Сначала мне трудно было привыкнуть к такому «двуличию» врачей, и их тон на работе меня коробил, или задевал, во всяком случае. Но потом я привыкла и поняла, что непререкаемый авторитет врача, его «божественность» имеет свой смысл. Чем больше больной верит во врача, тем у него больше шансов выздороветь. Чем больше сестра боится врача, тем добросовестней и аккуратней будет работать, если не хватает у нее собственной добросовестности!..
Однако единственной отраслью практической медицины, в которую я поверила и которая заслужила мое безоговорочное признание, стала хирургия. И работа в хирургическом отделении показалась мне даже интересной.
Но все это пришло не сразу, много не сразу!
…Мои первые неудачи и промахи в процессе овладения обязанностями палатной медсестры начались еще до хирургического корпуса. Я уже работала в туберкулезном, но иногда меня посылали поддежурить в какой-нибудь другой корпус.
Был у нас специальный корпус «доходяг». Таких же безнадежных, как и наши туберкулезники. Это был корпус дистрофиков – не помню, чтобы хоть кто-нибудь из них поправился и вышел из больницы. Я не работала в этом корпусе, но мне приходилось несколько раз заменять там сестру, и это было ужасно.
Болезнь, с которой лежали эти тощие, умирающие люди, носила звучное и даже красивое названье – пелагра. Ее признаками считалось полное истощение – дистрофия и темные твердые «кожаные» пятна на коленях, на локтях, на ягодицах.
Кроме звучного названия болезни все остальное было уродливо и отвратительно. Больных было слишком много даже для двух этажей отдельного корпуса, и это был единственный корпус, где в палатах была «вагонка» вместо кроватей, и те, кто был еще в силах залезть, размещались на верхних нарах.
В палатах, больше похожих на тюремные камеры, не хватало воздуха. Открывать форточки не давали сами больные, те, кто лежал у окна. Вместе с тем зловоние было нестерпимым. К дистрофии неизбежно присоединялись поносы, и в каждой палате стояло деревянное кресло с дырой в сиденье, под которой стояло ведро. Санитары не успевали выносить ведра и подкладывать судна тем, которые уже не в состоянии были добраться до кресла. Таков был дистрофический, или «пелагрозный», корпус.
К счастью, мне не пришлось в нем работать, но одно мое дежурство там ознаменовалась трагикомическим происшествием, запомнившимся мне на всю жизнь. Правда, сейчас, в свете прошедших десятилетий, оно вспоминается скорей в комических тонах.

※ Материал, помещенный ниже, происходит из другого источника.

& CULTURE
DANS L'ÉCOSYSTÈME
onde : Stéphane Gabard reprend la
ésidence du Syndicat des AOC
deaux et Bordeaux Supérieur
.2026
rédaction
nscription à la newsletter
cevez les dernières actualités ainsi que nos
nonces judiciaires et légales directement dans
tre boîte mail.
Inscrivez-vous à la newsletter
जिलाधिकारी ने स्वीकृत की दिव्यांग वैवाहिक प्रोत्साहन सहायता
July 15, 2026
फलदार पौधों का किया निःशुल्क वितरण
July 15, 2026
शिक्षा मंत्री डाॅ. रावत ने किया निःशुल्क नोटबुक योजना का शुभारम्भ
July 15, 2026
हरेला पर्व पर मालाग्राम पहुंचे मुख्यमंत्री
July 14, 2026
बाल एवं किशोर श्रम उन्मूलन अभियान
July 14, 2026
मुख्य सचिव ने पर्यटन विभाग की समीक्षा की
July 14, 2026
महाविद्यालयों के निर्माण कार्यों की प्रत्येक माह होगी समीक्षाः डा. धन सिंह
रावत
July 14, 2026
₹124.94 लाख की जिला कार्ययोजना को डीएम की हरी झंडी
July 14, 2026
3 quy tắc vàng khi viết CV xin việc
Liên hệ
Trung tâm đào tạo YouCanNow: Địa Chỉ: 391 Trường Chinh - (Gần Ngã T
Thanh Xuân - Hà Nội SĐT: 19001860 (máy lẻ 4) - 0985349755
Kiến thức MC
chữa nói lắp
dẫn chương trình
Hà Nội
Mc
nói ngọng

Как я уже упомянула, в палатах этого корпуса была вагонка – сплошные двухэтажные нары. Я вхожу в палату измерять температуру. Хотя заранее известно, что больше 35 с десятыми ни у кого не бывает, но так уж положено: больные должны чувствовать себя больными и верить в магические таинства медицины, в том числе и в таинство измерения температуры.

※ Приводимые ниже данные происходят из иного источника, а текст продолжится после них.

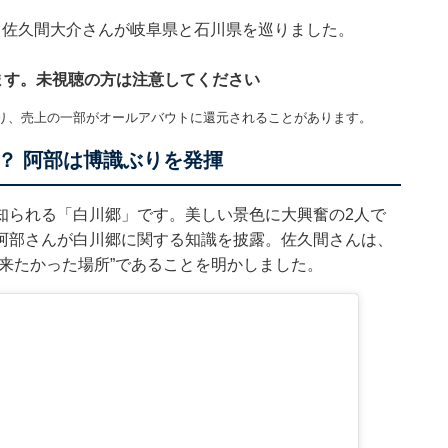
さんと佐久間大介さんが岐阜県と石川県を巡りました。
ています。未視聴の方は注意してください
り、売上の一部がオールアバウトに還元されることがあります。
？ 阿部は博識ぶりを発揮
知られる「白川郷」です。美しい景色に大興奮の2人で
阿部さんが白川郷に関する知識を披露。佐久間さんは、
来たかった場所”であることを明かしました。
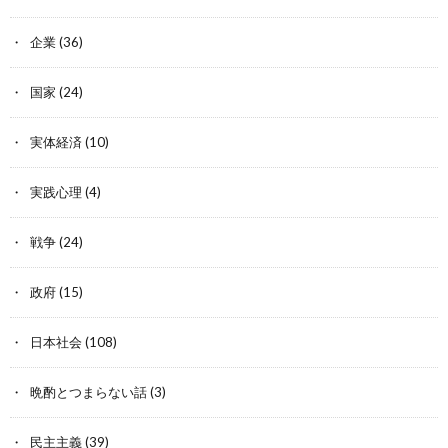
企業
(36)
国家
(24)
実体経済
(10)
実践心理
(4)
戦争
(24)
政府
(15)
日本社会
(108)
晩酌とつまらない話
(3)
民主主義
(39)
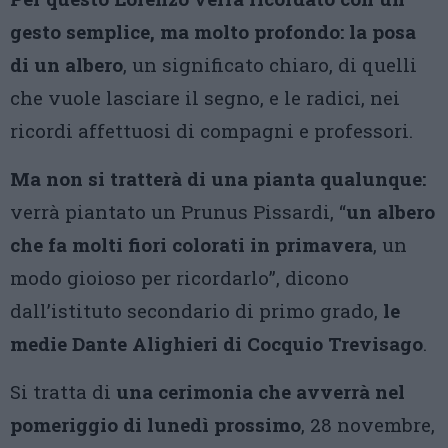
gesto semplice, ma molto profondo: la posa
di un albero
, un significato chiaro, di quelli
che vuole lasciare il segno, e le radici, nei
ricordi affettuosi di compagni e professori.
Ma non si tratterà di una pianta qualunque:
verrà piantato un Prunus Pissardi, “
un albero
che fa molti fiori colorati in primavera
, un
modo gioioso per ricordarlo”, dicono
dall’istituto secondario di primo grado,
le
medie Dante Alighieri di Cocquio Trevisago
.
Si tratta di
una cerimonia che avverrà nel
pomeriggio di lunedì prossimo
, 28 novembre,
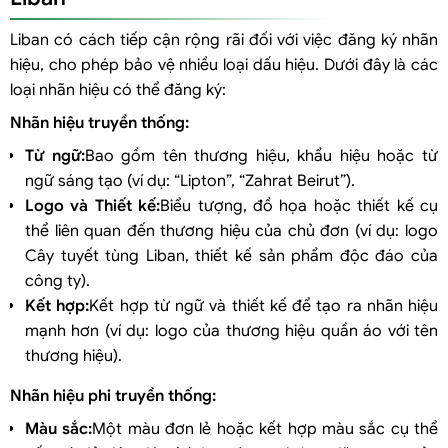
Liban có cách tiếp cận rộng rãi đối với việc đăng ký nhãn
hiệu, cho phép bảo vệ nhiều loại dấu hiệu. Dưới đây là các
loại nhãn hiệu có thể đăng ký:
Nhãn hiệu truyền thống:
Từ ngữ:
Bao gồm tên thương hiệu, khẩu hiệu hoặc từ
ngữ sáng tạo (ví dụ: “Lipton”, “Zahrat Beirut”).
Logo và Thiết kế:
Biểu tượng, đồ họa hoặc thiết kế cụ
thể liên quan đến thương hiệu của chủ đơn (ví dụ: logo
Cây tuyết tùng Liban, thiết kế sản phẩm độc đáo của
công ty).
Kết hợp:
Kết hợp từ ngữ và thiết kế để tạo ra nhãn hiệu
mạnh hơn (ví dụ: logo của thương hiệu quần áo với tên
thương hiệu).
Nhãn hiệu phi truyền thống:
Màu sắc:
Một màu đơn lẻ hoặc kết hợp màu sắc cụ thể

Термометры, штук пять-шесть, помещаются в пол-литровой стеклянной баночке, где их хвостики обеззараживаются, купаясь в растворе хлорамина. Пока больные держат термометры, я ставлю баночку на краешек чьих-то нар, а сама болтаю с больными, рассказываю какие-то пустяки, как обычно стараюсь подбодрить и развеселить – все-таки новая незнакомая сестра для них тоже событие. Вся палата принимает участие в разговоре.